2. Skip through the commercials
Get off your duff and move during your favorite TV shows. Skip, dance, go up and down some stairs, run in place—anything that gets your heart rate up so you feel somewhat breathless, says Geralyn Coopersmith, senior national manager at Equinox Fitness. Do it for each 2-minute break (forget the TiVo) during a typical 2-hour TV night and you'll burn an extra 270 calories a day—which can translate to a 28-pound weight loss in a year.

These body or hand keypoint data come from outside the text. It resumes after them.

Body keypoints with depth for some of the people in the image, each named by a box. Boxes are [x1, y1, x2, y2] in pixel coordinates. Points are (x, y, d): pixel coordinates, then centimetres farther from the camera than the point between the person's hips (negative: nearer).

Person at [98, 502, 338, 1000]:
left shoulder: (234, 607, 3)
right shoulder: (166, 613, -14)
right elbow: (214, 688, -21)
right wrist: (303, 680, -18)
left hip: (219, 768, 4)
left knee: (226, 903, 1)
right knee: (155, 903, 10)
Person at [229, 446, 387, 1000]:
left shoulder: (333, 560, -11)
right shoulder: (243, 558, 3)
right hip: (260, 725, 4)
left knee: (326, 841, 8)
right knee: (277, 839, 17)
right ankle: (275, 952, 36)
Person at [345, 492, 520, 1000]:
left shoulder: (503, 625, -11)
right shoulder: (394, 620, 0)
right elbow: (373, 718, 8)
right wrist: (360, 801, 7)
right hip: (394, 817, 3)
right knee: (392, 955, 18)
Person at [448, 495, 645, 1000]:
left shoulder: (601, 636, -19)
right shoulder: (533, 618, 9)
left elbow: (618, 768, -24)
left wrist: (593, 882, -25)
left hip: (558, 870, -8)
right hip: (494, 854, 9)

3. Walk 5 minutes more every day
In Lutes's pilot study, increasing daily activity levels by just a few minutes at a time helped participants lose weight. Eventually, your goal should be to do at least 30 minutes of physical activity a day (burning off about 120 extra calories daily, or 12 1/2 pounds a year), but it doesn't have to be all at once.
Some simple ways to get moving:
Walk around the perimeter of the grocery store at least once before heading toward the items you need.
Move in place whenever you're talking on the phone.
Go through or around the entire shopping mall instead of parking near the store you need.
Take a walk around the block at lunch and after dinner.

4. Strength-train in mini-bursts
Basic body-weight exercises like squats and push-ups are a simple way to build more metabolism-revving muscle in minutes, and research shows they're just as effective as hitting the gym. " Your muscles don't know the difference between working against your body's own resistance and on a fancy piece of equipment," says Wayne Westcott, fitness research director at Quincy College. "The one rule to follow is that each exercise should fatigue your muscles within 60 to 90 seconds."

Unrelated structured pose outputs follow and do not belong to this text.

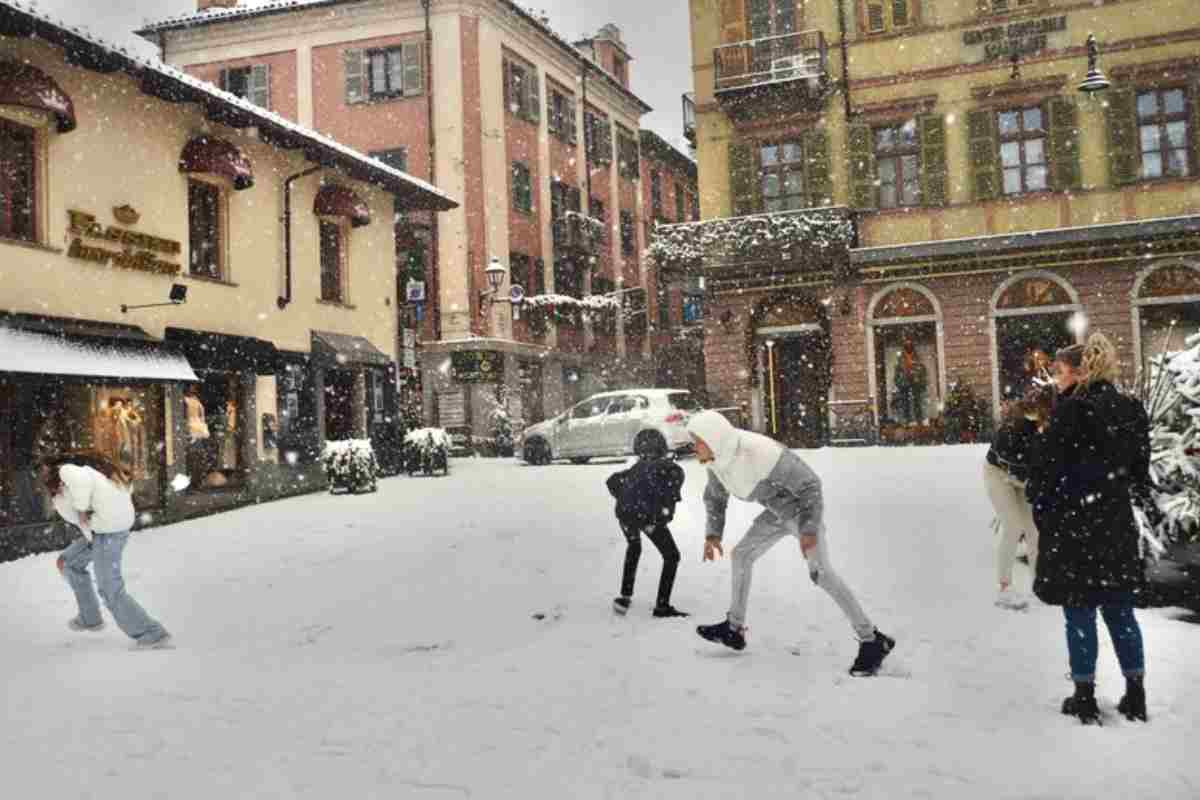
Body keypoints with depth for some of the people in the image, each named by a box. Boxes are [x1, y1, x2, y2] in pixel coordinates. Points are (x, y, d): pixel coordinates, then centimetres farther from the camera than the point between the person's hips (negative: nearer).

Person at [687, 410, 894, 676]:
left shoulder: (760, 453, -37)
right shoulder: (718, 456, -11)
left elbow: (809, 483, -28)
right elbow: (715, 496, 9)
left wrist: (810, 530, -33)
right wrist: (713, 535, -1)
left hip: (804, 508, -8)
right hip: (779, 512, 9)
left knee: (820, 572, -22)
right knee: (741, 555, 11)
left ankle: (872, 641, -15)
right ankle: (734, 630, 24)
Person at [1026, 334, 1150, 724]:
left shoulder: (1071, 413, -16)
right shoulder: (1130, 410, 5)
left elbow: (1044, 472, -15)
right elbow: (1139, 471, 13)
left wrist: (1042, 511, 0)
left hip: (1072, 528, -6)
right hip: (1117, 527, 6)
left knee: (1079, 615, 4)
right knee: (1120, 613, 14)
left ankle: (1085, 699, 11)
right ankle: (1136, 698, 19)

Try this mini-workout: Do 10 reps each of knee push-ups, squats, crunches, lunges, and chair dips. Then gradually increase the number of reps it takes for your muscles to feel fully fatigued

5. Take a pedometer wherever you go
Just as you wouldn't leave home without your cell phone, make a pedometer a must-have accessory. Research shows pedometer users take nearly 2,500 more steps a day (over 1 mile, or about 100 calories) than nonusers. Over a year, that's enough to burn off about 10 pounds.

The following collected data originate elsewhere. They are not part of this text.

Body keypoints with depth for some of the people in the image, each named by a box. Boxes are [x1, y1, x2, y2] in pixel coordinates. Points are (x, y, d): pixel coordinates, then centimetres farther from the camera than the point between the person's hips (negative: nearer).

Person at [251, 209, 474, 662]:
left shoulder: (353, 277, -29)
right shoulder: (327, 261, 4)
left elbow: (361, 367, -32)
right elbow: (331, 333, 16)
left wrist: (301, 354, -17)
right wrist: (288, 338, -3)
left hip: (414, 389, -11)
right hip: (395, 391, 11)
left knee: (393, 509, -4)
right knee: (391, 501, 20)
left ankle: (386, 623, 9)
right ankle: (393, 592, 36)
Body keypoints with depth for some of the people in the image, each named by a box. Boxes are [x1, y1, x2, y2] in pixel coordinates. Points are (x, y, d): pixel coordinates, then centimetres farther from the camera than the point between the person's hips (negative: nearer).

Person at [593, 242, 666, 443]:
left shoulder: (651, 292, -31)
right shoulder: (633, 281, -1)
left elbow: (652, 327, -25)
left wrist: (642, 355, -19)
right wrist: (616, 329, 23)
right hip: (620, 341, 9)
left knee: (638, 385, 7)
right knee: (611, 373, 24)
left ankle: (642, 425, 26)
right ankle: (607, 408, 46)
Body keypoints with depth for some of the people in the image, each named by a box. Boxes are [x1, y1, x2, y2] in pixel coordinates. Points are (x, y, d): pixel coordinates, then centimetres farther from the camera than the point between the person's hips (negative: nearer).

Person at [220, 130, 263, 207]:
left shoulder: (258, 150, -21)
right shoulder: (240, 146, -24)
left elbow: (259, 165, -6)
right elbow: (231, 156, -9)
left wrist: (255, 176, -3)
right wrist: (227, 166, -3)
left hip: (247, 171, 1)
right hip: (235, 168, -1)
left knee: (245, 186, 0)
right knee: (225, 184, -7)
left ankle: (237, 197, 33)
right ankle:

6. Eat Fruit -- Don't Drink It
Skip juice and eat the whole fruit, instead. You’ll not only get more heart-healthy fiber in your diet (3.5g for a small apple versus .5g in a glass of juice), you’ll also stay satisfied, longer. Research shows that fiber aside, liquid carbohydrates just aren’t as filling as solids. “When you chew a food, you generate more saliva, which in turn carries a message to the brain that your gut needs to get ready for digestion,” explains Koff. “Drinking doesn’t require such digestion, so the body doesn’t register that it’s full as quickly.” Plus there are the extra calories—48% more if you’re drinking that juice rather than eating the whole apple. (Do that daily and you may gain up to 4 pounds by year’s end.)

7. Get Technical Support

You know exercising with a friend makes you more accountable (nobody wants to leave a pal stranded on a street corner at 6 a.m.). But your workouts don’t always have to be done face to face. One study found women who had some form of social support, either through in person counseling or an on-line chat group, lost more than 15 pounds over a 9-month period, dropping about 300 calories from their daily diet and walking about a mile more each day than from their starting point.